Successes with PD-L1 drugs and adoptive immunotherapy demonstrate the efficacy of leveraging the immune system to fight cancer. However, host-tumor interaction is complex and difficult to characterize with immunohistochemistry or flow cytometry. Visual assessment cannot easily determine the phenotype of immune cells in-situ and multimarker quantitation in FFPE tissue sections is difficult if not impossible with standard methods. Capturing spatial relationships of immune phenotypes in and around tumor would be advantageous, potentially forming the basis of assays to guide therapy and monitor response. To address this we present a multi-marker, computer-aided event-counting methodology for determining the phenotypes of immune and other cells in a range of tumor types using a multispectral imaging (MSI) automated tissue segmentation and cell counting approach.

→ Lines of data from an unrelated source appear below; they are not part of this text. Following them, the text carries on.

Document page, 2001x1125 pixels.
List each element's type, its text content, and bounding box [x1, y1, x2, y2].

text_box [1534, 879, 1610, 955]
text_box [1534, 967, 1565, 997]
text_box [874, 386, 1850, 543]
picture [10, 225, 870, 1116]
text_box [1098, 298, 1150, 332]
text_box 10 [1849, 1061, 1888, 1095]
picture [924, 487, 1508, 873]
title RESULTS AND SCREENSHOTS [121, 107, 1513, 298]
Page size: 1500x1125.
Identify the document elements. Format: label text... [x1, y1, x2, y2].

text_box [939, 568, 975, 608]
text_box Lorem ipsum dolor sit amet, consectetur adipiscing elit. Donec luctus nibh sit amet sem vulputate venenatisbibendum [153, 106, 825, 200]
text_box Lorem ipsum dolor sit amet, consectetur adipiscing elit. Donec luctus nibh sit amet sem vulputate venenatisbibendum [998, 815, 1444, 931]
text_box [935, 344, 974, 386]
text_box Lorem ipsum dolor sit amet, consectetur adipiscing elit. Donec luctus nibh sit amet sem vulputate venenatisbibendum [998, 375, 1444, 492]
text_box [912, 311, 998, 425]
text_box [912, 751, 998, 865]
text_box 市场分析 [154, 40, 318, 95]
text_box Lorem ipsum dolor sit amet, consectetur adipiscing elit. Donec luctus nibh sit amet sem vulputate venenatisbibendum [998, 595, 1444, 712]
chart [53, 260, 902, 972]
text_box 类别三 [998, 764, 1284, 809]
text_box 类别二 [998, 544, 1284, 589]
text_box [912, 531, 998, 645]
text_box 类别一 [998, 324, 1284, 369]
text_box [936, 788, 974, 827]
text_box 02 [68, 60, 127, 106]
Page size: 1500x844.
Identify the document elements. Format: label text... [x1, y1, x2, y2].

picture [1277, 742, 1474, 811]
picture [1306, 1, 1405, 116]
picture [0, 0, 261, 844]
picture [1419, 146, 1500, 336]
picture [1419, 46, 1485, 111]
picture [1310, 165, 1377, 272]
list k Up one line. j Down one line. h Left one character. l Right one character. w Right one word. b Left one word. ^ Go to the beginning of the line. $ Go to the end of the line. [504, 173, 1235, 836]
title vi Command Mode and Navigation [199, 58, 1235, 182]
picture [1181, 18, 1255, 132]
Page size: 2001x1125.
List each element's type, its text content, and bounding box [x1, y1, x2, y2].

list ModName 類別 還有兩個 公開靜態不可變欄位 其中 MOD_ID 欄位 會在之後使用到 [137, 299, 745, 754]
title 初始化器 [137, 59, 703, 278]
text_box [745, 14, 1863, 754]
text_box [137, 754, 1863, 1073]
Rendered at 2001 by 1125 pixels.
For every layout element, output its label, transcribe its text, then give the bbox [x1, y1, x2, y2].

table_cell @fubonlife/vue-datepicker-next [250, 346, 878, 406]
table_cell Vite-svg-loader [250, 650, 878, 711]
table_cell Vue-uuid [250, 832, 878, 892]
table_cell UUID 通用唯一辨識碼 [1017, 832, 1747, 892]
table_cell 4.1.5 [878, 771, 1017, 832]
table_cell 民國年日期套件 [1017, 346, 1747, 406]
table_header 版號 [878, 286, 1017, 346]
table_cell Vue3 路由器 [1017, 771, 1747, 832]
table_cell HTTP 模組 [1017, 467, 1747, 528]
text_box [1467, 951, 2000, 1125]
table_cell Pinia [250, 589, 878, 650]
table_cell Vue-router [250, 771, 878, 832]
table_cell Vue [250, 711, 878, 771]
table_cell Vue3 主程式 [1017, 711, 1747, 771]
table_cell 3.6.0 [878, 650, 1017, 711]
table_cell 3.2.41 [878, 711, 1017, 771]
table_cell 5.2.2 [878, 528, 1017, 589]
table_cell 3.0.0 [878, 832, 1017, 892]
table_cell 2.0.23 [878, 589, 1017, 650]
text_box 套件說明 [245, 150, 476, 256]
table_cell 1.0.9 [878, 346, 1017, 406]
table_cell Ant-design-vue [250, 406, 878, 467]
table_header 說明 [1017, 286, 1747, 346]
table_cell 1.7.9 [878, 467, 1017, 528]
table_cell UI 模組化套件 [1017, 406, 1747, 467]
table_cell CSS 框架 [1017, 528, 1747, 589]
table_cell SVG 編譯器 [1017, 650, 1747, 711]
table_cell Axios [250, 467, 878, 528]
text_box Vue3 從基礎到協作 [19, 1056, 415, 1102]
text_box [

Arange of protocols on FFPE sectionswill be shown, including one for melanoma samples, with simultaneous labels for PD-L1, CD8, CD34, and FOXP3, and DAPI, and the other on follicular lymphoma, with labels for CD3, CD69, FOXP3 and hematoxylin. Results demonstrate reliable detection and phenotyping of lymphocytes in heterogeneous clinical samples, high signal-to-background and precise measurement of per-cell expression, and counts and distributions of phenotyped immune cells in both intra- and extra-tumoral compartments. We believe we have demonstrated a new capability for elucidating the intricacies of cancer immune response, for research and potentially for clinical use, with a workflow that is automated by computer and amenable to present practices where results are reviewed by pathologists to assure data quality.